__Your goal__
Copy out the lines below word for word, starting with the first line and going on through the line with "Стоимость по запросу".

__Provided data__
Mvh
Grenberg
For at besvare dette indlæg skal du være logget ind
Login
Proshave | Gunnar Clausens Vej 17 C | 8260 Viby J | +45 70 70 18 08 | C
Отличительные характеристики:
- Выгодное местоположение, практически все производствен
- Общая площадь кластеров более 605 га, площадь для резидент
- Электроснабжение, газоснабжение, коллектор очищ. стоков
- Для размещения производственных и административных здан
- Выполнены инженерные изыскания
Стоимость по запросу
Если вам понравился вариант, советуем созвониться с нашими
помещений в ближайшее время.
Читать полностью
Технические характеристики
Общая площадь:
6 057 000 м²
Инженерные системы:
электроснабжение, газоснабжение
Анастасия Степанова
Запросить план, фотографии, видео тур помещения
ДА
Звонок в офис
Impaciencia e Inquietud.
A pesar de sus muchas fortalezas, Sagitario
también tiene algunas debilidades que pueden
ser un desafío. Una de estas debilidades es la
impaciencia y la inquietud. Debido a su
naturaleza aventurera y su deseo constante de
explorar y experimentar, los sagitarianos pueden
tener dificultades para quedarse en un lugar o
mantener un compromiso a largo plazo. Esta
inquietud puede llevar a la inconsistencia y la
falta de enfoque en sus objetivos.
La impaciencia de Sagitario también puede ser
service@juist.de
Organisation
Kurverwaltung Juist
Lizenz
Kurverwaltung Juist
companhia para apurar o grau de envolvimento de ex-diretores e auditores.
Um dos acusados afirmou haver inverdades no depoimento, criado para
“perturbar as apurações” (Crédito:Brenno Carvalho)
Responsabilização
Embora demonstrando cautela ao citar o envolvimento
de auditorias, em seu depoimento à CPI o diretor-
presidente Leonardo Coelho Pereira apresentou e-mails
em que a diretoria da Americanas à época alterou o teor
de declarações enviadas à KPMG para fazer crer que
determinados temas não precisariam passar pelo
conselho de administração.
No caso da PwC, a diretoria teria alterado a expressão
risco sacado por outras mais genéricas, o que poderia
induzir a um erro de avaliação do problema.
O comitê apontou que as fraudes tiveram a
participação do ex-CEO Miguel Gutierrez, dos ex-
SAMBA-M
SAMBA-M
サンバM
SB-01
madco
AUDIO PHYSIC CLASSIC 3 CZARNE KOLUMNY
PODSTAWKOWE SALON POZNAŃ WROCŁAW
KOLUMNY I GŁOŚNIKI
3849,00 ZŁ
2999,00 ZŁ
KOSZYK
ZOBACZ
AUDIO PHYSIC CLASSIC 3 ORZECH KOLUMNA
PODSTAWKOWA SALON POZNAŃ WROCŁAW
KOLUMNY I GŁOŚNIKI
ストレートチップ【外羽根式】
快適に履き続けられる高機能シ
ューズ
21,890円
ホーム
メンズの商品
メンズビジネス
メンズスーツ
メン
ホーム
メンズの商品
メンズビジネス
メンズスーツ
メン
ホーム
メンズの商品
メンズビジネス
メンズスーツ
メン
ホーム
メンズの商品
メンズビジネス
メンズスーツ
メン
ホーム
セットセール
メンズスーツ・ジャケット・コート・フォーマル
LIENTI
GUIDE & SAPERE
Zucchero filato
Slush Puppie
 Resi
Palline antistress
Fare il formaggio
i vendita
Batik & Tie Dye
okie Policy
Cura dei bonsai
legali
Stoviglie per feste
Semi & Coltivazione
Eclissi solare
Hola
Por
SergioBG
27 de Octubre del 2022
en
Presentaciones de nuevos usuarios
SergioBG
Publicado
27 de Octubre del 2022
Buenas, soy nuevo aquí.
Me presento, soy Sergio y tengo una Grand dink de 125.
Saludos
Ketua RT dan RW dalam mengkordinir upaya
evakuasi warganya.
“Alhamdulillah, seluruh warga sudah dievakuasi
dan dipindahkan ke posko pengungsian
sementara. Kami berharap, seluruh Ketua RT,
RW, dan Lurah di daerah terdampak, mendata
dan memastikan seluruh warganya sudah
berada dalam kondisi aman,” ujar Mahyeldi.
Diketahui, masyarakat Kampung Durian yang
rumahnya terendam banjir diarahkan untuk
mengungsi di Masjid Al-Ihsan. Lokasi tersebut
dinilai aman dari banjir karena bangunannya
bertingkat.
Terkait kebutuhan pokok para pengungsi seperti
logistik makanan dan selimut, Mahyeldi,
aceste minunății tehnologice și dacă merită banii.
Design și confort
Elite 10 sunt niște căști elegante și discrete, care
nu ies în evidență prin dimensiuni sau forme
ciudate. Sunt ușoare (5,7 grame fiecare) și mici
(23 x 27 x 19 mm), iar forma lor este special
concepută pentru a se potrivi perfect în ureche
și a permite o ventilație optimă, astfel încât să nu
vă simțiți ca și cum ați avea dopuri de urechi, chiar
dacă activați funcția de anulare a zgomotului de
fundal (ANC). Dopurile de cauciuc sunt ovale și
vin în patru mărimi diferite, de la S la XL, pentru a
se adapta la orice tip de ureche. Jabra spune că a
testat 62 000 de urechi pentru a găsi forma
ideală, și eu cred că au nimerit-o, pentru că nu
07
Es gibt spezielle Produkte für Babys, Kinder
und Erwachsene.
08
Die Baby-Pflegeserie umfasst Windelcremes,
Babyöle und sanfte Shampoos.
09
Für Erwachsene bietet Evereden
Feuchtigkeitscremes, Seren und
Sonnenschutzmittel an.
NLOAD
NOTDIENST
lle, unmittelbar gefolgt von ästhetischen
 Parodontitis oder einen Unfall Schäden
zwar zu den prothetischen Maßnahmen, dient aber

__Reply__
Mvh
Grenberg
For at besvare dette indlæg skal du være logget ind
Login
Proshave | Gunnar Clausens Vej 17 C | 8260 Viby J | +45 70 70 18 08 | C
Отличительные характеристики:
- Выгодное местоположение, практически все производствен
- Общая площадь кластеров более 605 га, площадь для резидент
- Электроснабжение, газоснабжение, коллектор очищ. стоков
- Для размещения производственных и административных здан
- Выполнены инженерные изыскания
Стоимость по запросу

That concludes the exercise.